More and more, synthetic motor oil seems to be the right choice for today's vehicles.
People are paying so much for cars they need them to run longer and today's cars now have higher performance engines which will run longer when lubricated with quality oil.
In addition, using quality oil also means less frequent oil changes, which means monetary savings for you, the consumer.
So which type of synthetic oil is best? There are three main types of synthetic basestocks which are currently in use with automobiles.
First, there are polyalphaolefins.
While polyalphaolefins have many of the qualities which make synthetic basestocks so appealing (hydrolytic stability, demulsibility), there are drawbacks.
They are not as oxidatively stable as other synthetics, meaning they react with oxygen to produce sludge and other engine deposits.
They also can shrink seals and offer poor solubility-difficulty keeping additives dissolved in the basestock.
Nevertheless, when properly additized and/or blended with a petroleum basestock or another synthetic basestock (generally an ester of some type), these problems can be minimized or nearly eliminated.
The next category of synthetic basestock is diesters.
While diesters avoid some of the problems associated with polyalphaolefins (poor oxidative stability, poor solubility), they do have poor hydrolytic stability, meaning they absorb water, which causes acid build-up and lessens the quality of the basestock.
This is why they are often combined with polyalphaolefins.
Polyol Esters are the next type of synthetic basestock.
These are similar to diesters but offer even better high temperature performance.
However, they also have some of the same problems as diesters.
It is important to remember when considering synthetic motor oils that the oils sold at your local auto parts store as synthetic are actually what the author of the Motor Oil Bible calls "pseudo-synthetic basestocks.
" These are petroleum basestocks that have been put through a super intensive refining process called "hydrocracking.

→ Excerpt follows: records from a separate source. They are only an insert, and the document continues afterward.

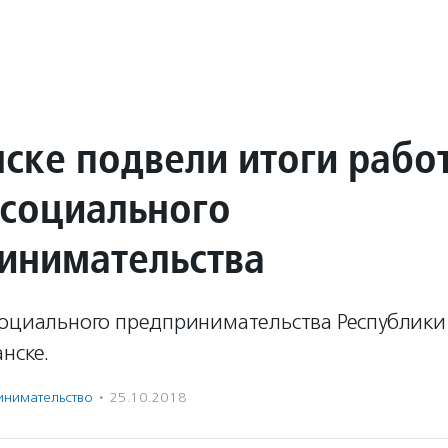
нске подвели итоги рабо
социального
инимательства
социального предпринимательства Республик
нске.
нима­тель­ство
·
25.10.2018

" This involves changing the molecular structure of the basestock, resulting in a basestock which has many of the qualities of a synthetic basestock, so much so that motor oils made in this way can be legally sold as "synthetic.
" While these outperform traditional petroleum oils, this is something that must be weighed when buying "synthetic" motor oil.
You may want to spend the extra money to get a truly synthetic motor oil.